(Data records)
----

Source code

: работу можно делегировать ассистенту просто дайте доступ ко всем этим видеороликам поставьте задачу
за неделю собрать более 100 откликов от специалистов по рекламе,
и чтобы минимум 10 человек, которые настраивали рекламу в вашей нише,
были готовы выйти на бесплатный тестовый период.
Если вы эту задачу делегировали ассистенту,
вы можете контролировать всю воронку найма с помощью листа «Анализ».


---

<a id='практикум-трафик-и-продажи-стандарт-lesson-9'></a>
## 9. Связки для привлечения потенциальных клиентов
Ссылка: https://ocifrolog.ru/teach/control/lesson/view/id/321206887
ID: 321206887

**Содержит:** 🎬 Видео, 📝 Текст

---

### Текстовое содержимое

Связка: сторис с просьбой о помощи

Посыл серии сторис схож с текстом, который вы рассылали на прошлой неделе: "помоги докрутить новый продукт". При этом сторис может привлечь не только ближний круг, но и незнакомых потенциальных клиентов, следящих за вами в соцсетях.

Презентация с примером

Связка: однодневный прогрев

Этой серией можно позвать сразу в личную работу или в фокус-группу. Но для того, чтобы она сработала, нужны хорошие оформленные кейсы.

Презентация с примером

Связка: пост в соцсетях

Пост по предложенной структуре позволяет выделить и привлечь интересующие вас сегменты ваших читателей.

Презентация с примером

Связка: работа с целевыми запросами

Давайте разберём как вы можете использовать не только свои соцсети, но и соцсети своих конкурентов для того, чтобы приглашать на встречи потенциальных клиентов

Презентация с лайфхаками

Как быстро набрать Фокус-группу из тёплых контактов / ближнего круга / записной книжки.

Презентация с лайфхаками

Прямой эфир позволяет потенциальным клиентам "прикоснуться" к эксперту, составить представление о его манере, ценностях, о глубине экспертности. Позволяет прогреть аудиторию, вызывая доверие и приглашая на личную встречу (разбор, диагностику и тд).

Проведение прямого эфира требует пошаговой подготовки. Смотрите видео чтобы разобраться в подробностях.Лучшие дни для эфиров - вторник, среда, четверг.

----

EXERCISE DIRECTIONS: Copy out every line of the records above that contains the string "lesson".

ANSWER SECTION:
<a id='практикум-трафик-и-продажи-стандарт-lesson-9'></a>
Ссылка: https://ocifrolog.ru/teach/control/lesson/view/id/321206887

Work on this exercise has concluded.